BEGIN

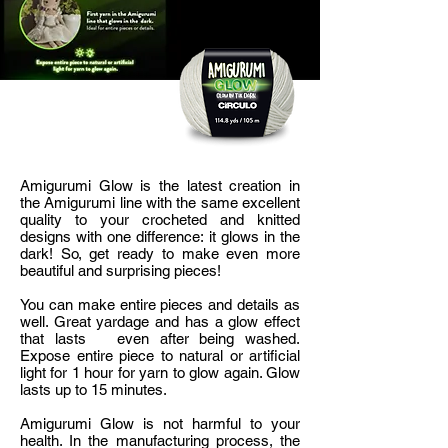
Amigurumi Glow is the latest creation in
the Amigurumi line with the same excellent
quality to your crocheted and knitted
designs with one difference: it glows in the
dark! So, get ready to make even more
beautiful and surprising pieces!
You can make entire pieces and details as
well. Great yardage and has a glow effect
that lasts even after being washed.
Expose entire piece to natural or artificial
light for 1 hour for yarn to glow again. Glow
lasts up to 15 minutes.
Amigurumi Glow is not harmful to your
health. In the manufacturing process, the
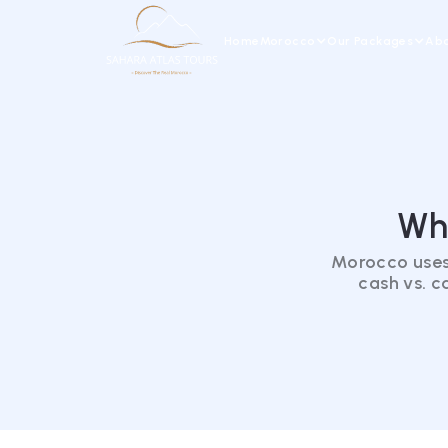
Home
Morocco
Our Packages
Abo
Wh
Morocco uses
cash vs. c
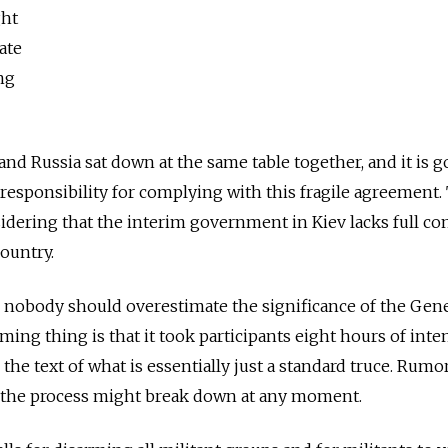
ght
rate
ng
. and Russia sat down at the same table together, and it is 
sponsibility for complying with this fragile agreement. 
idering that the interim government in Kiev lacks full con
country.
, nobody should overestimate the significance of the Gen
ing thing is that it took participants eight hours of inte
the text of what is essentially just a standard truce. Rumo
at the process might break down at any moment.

END

Please copy, exactly and only, the lines of the listing that run from the one holding "light for 1 hour for yarn to glow again. Glow" through its last line, and exclude pictures.

- _Answer box_:
light for 1 hour for yarn to glow again. Glow
lasts up to 15 minutes.
Amigurumi Glow is not harmful to your
health. In the manufacturing process, the
Home
Morocco
Our Packages
Abo
Wh
Morocco uses
cash vs. c
ght
rate
ng
. and Russia sat down at the same table together, and it is 
sponsibility for complying with this fragile agreement. 
idering that the interim government in Kiev lacks full con
country.
, nobody should overestimate the significance of the Gen
ing thing is that it took participants eight hours of inte
the text of what is essentially just a standard truce. Rumo
at the process might break down at any moment.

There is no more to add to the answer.